An acoustic perceptual investigation of the five lexical tones of Thai was conducted to evaluate the nature of tonal disruption in patients with unilateral lesions in the left and right hemisphere. Subjects (n = 48) included 10 young normal adults, 10 old normal adults, 11 right hemisphere nonaphasics, 9 left hemisphere fluent aphasics, and 8 left hemisphere nonfluent aphasics. The five Thai tones (mid, low, falling, high, rising) were produced in isolated monosyllables, presented for tonal identification judgments, and measured for fundamental frequency (Fo) and duration. Results of an analysis of variance indicated that left hemisphere nonfluent speakers signaled and tonal contrasts at a lower level of proficiency. The extent of their impairment varied depending on severity level of aphasia. When compared to normal speakers, tonal identification for less severe nonfluent aphasics differed more in degree than in kind, and for more severe nonfluent aphasics differed both in kind and in degree. Acoustic analysis revealed that with the exception of one left nonfluent, average Fo contours were comparable in shape across speaker groups. Variability in Fo production, however, was greater in left nonfluent speakers than in any of the other four groups of speakers. Issues are discussed regarding the extent and nature of tonal disruption in aphasia and hemispheric specialization for tone production.


Brain and Language | 1994

Speech Timing at the Sentence Level in Thai After Unilateral Brain Damage

Jack Gandour; Sumalee Dechongkit; Suvit Ponglorpisit; Fuangfa Khunadorn

The present study examined temporal characteristics of spoken sentences in Thai to evaluate timing control in brain-damaged patients with unilateral left and right hemisphere lesions. Subjects included 10 young and 10 old normal adults, 14 right hemisphere patients, and 2 left hemisphere nonfluent and 7 fluent aphasic patients. Utterances were produced at a conversational speaking rate. Duration measures were taken from wide-band spectrograms. Results indicated that left hemisphere patients exhibited abnormal timing on both absolute and relative timing measures, whereas right hemisphere patients did not. Among left hemisphere patients, fluent as well as nonfluent aphasics exhibited aberrant temporal patterns.
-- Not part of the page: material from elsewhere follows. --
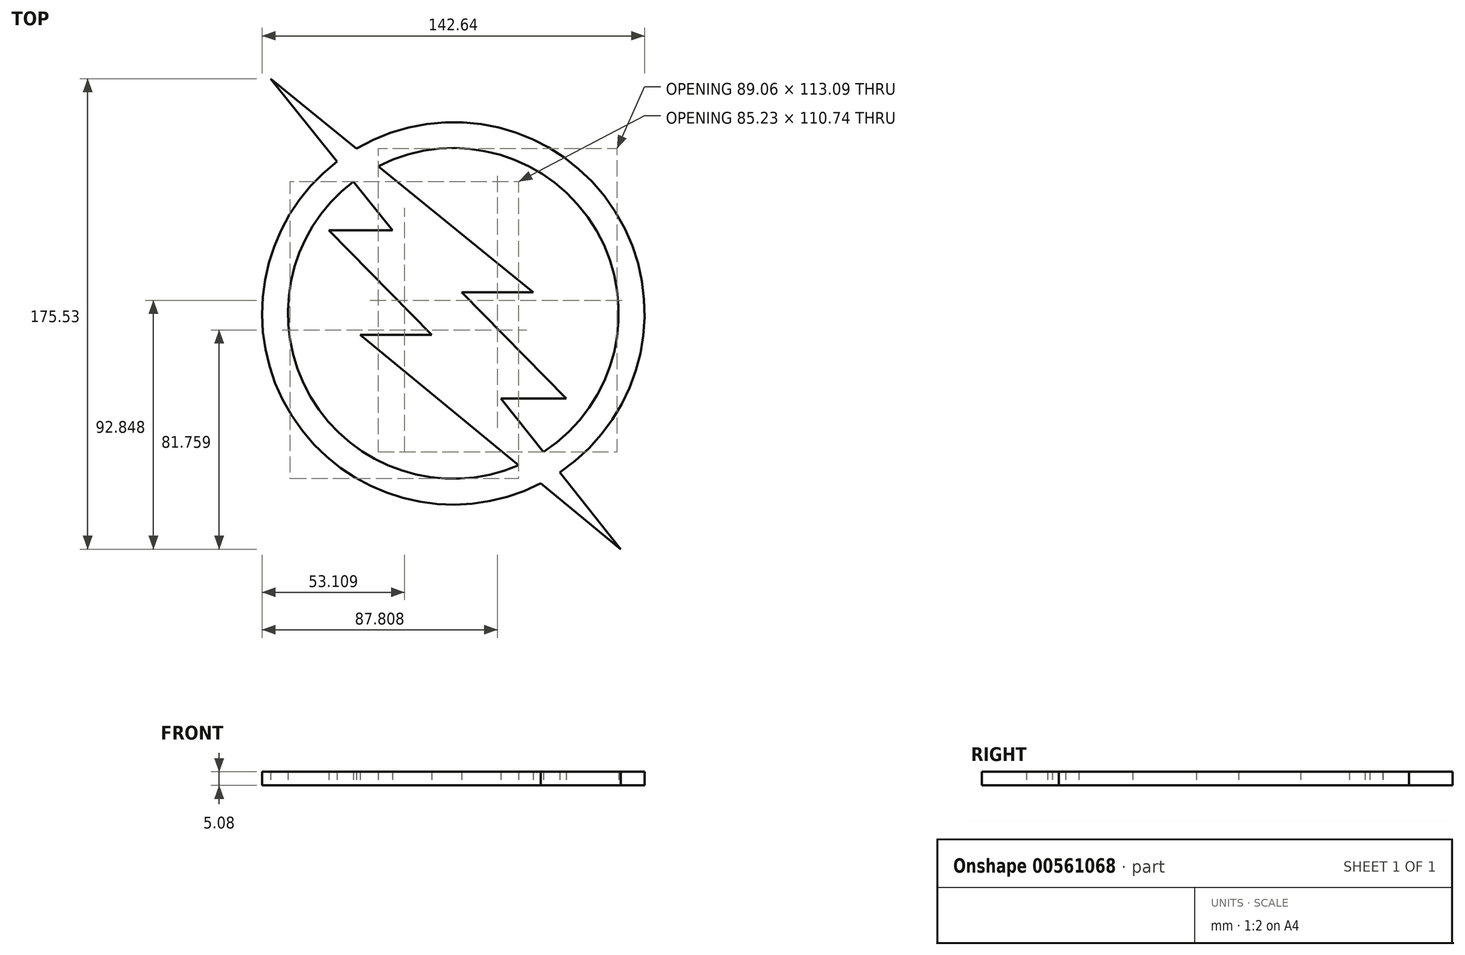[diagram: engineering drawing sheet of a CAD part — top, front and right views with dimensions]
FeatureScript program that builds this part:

Left hemisphere patients were also more variable than right hemisphere patients which, in turn, were more variable than normals in their production of sentences. In comparison to earlier findings on timing at segment and word levels, it was found that deficit profiles varied between fluent and nonfluent aphasics as a function of the size of the linguistic unit with nonfluent aphasics being affected at the segment, word, and sentence level but fluent aphasics affected at the sentence level only. Findings are discussed in relation to issues pertaining to hemispheric specialization and the nature of timing deficits in nonfluent and fluent aphasic patients.